TÜRKİYE İş Bankası’nın, 2008’den bu yana KOBİ’lere bilgi ve danışmanlık desteği sağlamak amacıyla düzenlediği İş’le Buluşmalar toplantısının 35’inci durağı Samsun oldu. Toplantının açılışında konuşan İş Bankası Genel Müdürü Adnan Bali, bankacılık sektörünün ekonomik büyüme içindeki yerine ve kârlılığının önemine değinerek, “Bugün geldiğimiz noktada, güçlü özkaynaklar, gelişmiş insan gücü, gelişmiş teknolojik altyapı ve iyi yönetim kalitesiyle bankacılık sektörünün kârları kendisine kurayla isabet etmiş değildir. Hakiki bir kalitenin göstergesidir ve bundan hepimiz memnun olmalıyız. Bu kârlar, bu tür performanslar açıkça topluma yarattığımız değeri gösteriyor. Ya da bir başka deyişle toplumun üzerinden aldığımız ekstra yükleri ifade ediyor” dedi.
SİSTEMİN MATEMATİĞİ VAR
Her iş gibi, finans sisteminin de bir matematiği olduğunu kaydeden Bali, şöyle konuştu: “Yüzde 15’in altında öz kaynak kârlılığı, yüzde 2’nin altında aktif kârlılığı, yüzde 4’ün altında net faiz marjı, yüzde 43 ile 45’in üzerinde bir gider gelir rasyosu finans sisteminin matematiğini çalıştırmıyor. Öz kaynakların güçlenmesi sürecini devam ettiremiyor, özkaynaklar güçlenmedikçe de kredi verme kapasiteniz aynı oranda artmıyor. Bu şu demektir, bu ülkenin altyapıdan, enerjiye, işletme sermayesi ihtiyacından hane halkının ihtiyaçlarına kadar finansmanı yeterli düzeyde karşılanabilecek olmuyor demektir. Bugün en büyük kreditörlerin, en büyük bankaların sermaye yeterlilik rasyoları yüzde 14’lü seviyelere gelmişse, biz kendimize uluslararası normlardan uzaklaşmış kıstaslar koymamalıyız. Bunların tamamını bir arada düşünüp politika demetimizi finansal istikrarı bir yandan korurken, finans sisteminin istikrarını da aynı şekilde koruyup reel sektörün de bundan olan istifadesini sağlamak gerekir”.

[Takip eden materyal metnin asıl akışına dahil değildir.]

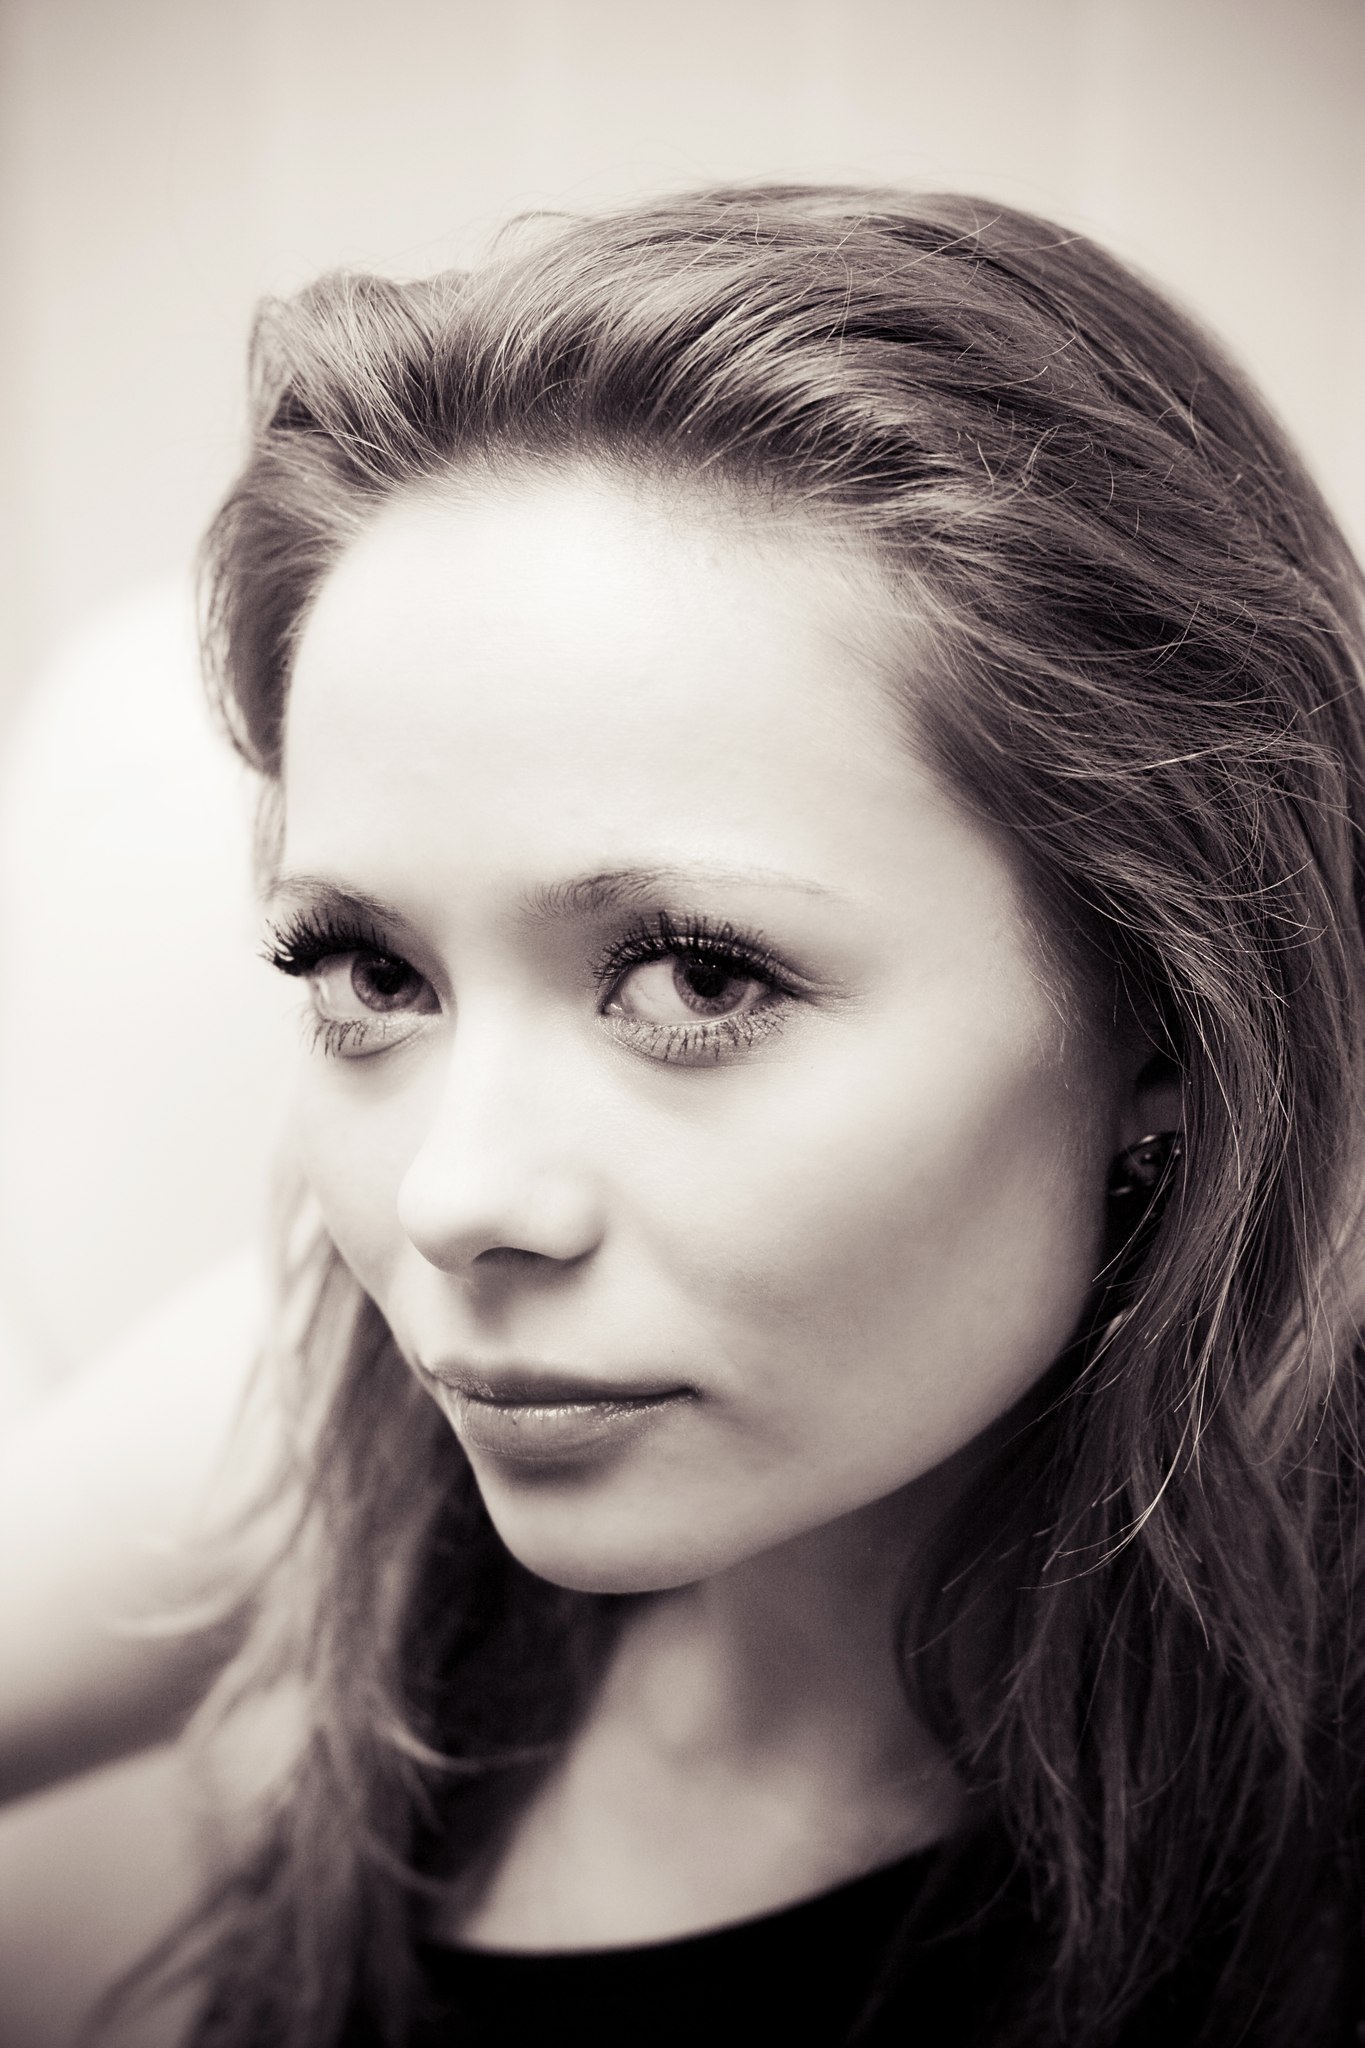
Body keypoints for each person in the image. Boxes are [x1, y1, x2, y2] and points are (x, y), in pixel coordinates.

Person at [16, 183, 1365, 2046]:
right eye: (372, 973)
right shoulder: (343, 1417)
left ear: (1169, 1022)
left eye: (699, 981)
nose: (454, 1198)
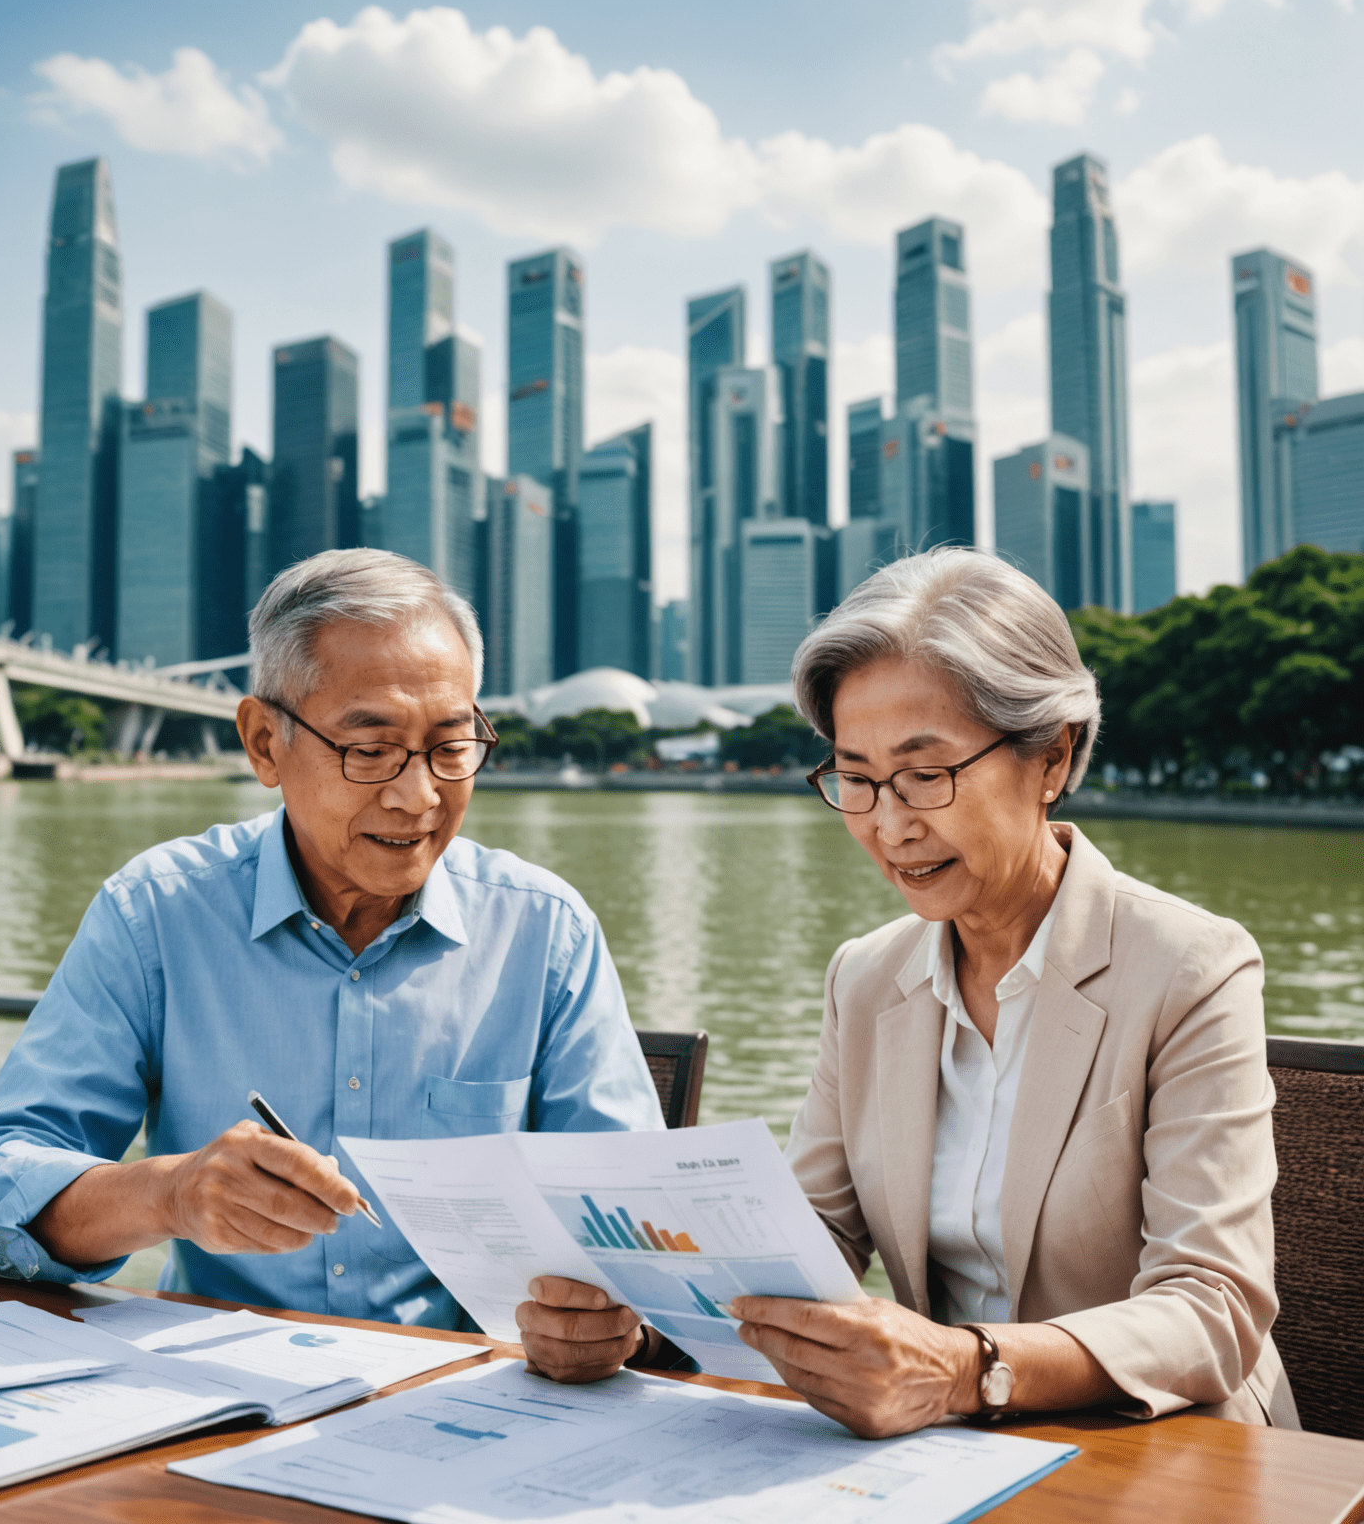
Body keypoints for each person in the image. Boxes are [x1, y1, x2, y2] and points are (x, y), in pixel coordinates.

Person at [519, 548, 1298, 1435]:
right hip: (938, 1452)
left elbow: (1213, 1306)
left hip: (1164, 1446)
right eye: (855, 777)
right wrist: (638, 1326)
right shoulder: (867, 977)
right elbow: (808, 1241)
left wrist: (968, 1370)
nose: (889, 825)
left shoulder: (1191, 968)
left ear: (1052, 756)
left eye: (928, 774)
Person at [0, 549, 662, 1326]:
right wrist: (171, 1195)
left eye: (451, 748)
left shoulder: (544, 932)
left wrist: (614, 1323)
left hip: (471, 1396)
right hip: (218, 1400)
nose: (418, 797)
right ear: (263, 744)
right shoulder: (158, 914)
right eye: (370, 749)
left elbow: (641, 1226)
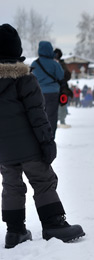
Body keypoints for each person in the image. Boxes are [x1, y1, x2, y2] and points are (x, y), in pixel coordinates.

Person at [0, 23, 85, 249]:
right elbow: (38, 116)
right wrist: (47, 142)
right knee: (44, 180)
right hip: (29, 146)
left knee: (11, 185)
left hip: (4, 150)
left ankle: (14, 231)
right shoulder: (24, 78)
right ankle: (53, 224)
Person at [30, 41, 64, 136]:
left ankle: (40, 135)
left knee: (40, 115)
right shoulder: (54, 64)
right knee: (51, 116)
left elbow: (31, 77)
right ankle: (50, 136)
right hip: (53, 93)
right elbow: (61, 76)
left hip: (38, 93)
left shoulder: (34, 63)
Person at [54, 48, 72, 128]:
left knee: (63, 105)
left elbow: (68, 76)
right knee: (54, 106)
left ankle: (62, 121)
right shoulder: (51, 64)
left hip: (63, 88)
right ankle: (56, 121)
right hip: (54, 88)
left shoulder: (62, 64)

200 MİLYAR TL’Yİ AŞKIN AKTİF
İş Bankası’nın Türkiye’de eksik bıraktığı bir alan olmadan çok büyük bir sorumlulukla çalıştığını belirten Bali, şunları kaydetti: “Bugün 200 milyar Türk lirasını aşkın bir aktif büyüklüğü ile 23 milyar TL’nin üzerinde en büyük öz kaynağa sahip olmuş bir banka olarak ve 132 milyar liraya erişmiş kredilerle Türkiye ekonomisine hizmet ve destek veriyoruz. Diğer taraftan bu kredilerin yüzde 72’si ticari kredidir. Bizim lider olmadığımız yegane alanlar bireysel bankacılık alanlarıdır. Oysa ticari bankacılık alanında ise açık ara çok önemli liderlik pozisyonunu uzun bir süreden beri sürdürüyoruz. Bu bankanın çalışma prensibiyle ve sorumluluk anlayışıyla çok yakından ilişkili bir durum. Aslında sosyal paydayı gözetmeden yaptığımız hiçbir iş yoktur. Her işimiz bu memleketin genel çıkarlarının doğrusuna hizmet etme amacıyla paralel yürütülüyor.”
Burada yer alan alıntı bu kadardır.